Readers may have realised already that I’m always up for a bit of nostalgia, writes Paul Thompson.
When humdrum matters dominate the present, what better relief than a heart-warming tale?
Lee Bullen certainly has a story to relate and is joining the ranks of the football authors.
He tells me that no-one should expect any scandal or skeletons in the cupboard to feature in his forthcoming autobiography: “Wonder kids write books and scandal helps to sell them; mine is different; at least it will help to put people to sleep at night!”
He is far too modest.
The initiative for the book did not come from him: he was approached and agreed to do it.
And his is a remarkable tale, with a foot in the present because he is currently employed by the club to help develop players of the future.
Bullen wasn’t even the best player in his school; he played part-time football in Scotland, worked in the arrears and repossessions department of a building society, played in Greece, Australia and China, where he played against England; went back to Scotland, to Dunfermline, moved to Hillsborough and played in every position for the Owls, including emergency goalkeeper.
The Wednesday highlight was, of course, captaining the club to the play-off final victory against Hartlepool in front of 40,000 Owls fans at the Millennium Stadium.

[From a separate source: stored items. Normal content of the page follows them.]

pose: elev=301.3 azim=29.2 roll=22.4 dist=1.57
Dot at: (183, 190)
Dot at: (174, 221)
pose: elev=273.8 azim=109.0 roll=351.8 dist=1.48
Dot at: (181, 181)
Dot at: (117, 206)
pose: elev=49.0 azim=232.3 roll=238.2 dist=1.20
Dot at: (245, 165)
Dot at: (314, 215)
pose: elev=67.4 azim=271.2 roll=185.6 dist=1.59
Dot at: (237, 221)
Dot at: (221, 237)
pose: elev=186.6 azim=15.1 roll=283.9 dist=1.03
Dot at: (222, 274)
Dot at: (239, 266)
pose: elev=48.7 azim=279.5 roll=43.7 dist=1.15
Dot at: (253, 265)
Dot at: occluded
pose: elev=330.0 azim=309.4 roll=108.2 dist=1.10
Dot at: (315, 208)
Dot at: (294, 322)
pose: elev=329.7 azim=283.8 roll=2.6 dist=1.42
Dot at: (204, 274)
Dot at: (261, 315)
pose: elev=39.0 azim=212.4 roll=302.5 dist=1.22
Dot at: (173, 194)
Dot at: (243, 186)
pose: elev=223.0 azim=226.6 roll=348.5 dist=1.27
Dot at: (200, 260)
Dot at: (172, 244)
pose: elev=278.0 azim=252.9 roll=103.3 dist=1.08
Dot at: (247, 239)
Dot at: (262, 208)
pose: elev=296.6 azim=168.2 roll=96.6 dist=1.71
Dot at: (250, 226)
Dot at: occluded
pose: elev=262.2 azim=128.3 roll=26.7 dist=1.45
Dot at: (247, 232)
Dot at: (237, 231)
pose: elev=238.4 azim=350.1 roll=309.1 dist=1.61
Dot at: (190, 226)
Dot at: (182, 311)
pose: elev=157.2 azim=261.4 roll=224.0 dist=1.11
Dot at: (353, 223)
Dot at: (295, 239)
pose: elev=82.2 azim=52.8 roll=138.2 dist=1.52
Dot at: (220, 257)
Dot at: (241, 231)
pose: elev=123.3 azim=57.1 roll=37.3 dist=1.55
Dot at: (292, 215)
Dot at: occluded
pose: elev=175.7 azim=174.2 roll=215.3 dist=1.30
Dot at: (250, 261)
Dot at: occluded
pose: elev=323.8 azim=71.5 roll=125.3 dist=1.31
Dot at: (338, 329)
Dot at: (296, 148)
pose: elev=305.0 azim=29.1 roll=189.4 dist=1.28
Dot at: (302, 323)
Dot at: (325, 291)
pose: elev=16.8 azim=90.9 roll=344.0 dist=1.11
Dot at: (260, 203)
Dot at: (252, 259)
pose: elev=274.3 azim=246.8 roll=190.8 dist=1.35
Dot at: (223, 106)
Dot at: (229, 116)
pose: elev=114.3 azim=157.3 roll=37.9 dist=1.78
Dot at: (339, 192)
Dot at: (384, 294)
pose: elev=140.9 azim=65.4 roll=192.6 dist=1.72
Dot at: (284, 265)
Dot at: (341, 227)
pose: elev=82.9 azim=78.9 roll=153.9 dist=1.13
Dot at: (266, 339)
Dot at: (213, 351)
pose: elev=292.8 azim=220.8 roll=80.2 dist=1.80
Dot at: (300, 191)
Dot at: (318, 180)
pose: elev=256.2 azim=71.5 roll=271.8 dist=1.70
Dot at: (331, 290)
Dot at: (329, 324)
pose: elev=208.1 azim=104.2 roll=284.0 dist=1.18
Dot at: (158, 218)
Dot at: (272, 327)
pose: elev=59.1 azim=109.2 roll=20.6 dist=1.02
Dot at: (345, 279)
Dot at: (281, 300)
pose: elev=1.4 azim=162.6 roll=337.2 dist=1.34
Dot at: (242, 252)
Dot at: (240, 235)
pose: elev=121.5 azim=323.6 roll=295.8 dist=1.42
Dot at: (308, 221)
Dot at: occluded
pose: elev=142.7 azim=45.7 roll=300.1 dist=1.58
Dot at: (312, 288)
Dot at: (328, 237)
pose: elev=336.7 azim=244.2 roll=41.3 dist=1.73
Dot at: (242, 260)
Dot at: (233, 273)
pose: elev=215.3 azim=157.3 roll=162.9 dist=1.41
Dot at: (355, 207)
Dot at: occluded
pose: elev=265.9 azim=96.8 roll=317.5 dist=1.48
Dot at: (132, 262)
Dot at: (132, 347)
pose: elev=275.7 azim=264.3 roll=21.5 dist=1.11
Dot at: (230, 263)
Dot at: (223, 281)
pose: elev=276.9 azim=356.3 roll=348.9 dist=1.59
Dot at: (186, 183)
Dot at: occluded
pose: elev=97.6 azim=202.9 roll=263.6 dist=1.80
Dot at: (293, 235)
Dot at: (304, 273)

He became assistant manager of Falkirk and has an honours degree in sports media and broadcasting, as well as being a qualified coach.
“It just shows the different paths a career can take,” says Bullen. “I’m lucky enough to have travelled the world, and generally made a half-decent living, and ended up lifting a trophy for a massive club. That would never have happened if I’d stayed in Scotland.”
These days the 42-year-old is Owls development squad coach and co-director of an estate agency.
Bullen has been an inspirational character on and off the field in his times with Wednesday. His experiences with the Owls form the book’s centrepiece.
No Bull – The Lee Bullen Story, by Lee Bullen with Alan Biggs, is being published in hardback by Vertical Editions, price £16.99, and will be launched on September 28.